■ **INPUT**
+--
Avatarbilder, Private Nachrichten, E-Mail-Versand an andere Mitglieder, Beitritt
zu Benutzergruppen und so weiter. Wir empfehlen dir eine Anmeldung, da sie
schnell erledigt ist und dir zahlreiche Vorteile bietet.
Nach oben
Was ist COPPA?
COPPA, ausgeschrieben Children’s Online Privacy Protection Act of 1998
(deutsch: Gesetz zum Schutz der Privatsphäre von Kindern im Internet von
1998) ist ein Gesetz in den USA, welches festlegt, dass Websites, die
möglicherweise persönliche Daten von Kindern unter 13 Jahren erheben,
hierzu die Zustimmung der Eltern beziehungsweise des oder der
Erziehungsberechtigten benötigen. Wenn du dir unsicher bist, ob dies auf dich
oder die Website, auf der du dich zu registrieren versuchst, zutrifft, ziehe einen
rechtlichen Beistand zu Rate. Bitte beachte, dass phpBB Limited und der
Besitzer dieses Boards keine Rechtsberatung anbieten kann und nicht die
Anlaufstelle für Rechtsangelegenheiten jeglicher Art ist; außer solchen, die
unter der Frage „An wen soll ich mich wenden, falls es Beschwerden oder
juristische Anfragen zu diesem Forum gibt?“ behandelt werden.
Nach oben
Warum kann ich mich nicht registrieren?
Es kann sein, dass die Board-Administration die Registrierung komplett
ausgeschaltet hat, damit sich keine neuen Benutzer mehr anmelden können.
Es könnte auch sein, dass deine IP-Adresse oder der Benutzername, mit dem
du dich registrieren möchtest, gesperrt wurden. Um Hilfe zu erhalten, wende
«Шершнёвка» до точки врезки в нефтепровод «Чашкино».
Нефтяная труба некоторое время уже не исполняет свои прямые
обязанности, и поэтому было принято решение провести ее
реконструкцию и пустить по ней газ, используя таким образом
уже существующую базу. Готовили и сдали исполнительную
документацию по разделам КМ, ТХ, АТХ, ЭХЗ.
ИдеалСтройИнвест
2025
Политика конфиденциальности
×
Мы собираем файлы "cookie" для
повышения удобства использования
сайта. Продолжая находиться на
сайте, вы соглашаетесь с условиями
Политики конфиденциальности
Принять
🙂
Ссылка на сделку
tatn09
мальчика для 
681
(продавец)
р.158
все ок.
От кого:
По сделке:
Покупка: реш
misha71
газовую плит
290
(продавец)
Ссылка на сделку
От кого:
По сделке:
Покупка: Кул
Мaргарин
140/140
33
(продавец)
+--
■ **TASK DESCRIPTION**
Track down all lines above with the string "dich" and copy them.

■ **RESPONSE**
Erziehungsberechtigten benötigen. Wenn du dir unsicher bist, ob dies auf dich
oder die Website, auf der du dich zu registrieren versuchst, zutrifft, ziehe einen
du dich registrieren möchtest, gesperrt wurden. Um Hilfe zu erhalten, wende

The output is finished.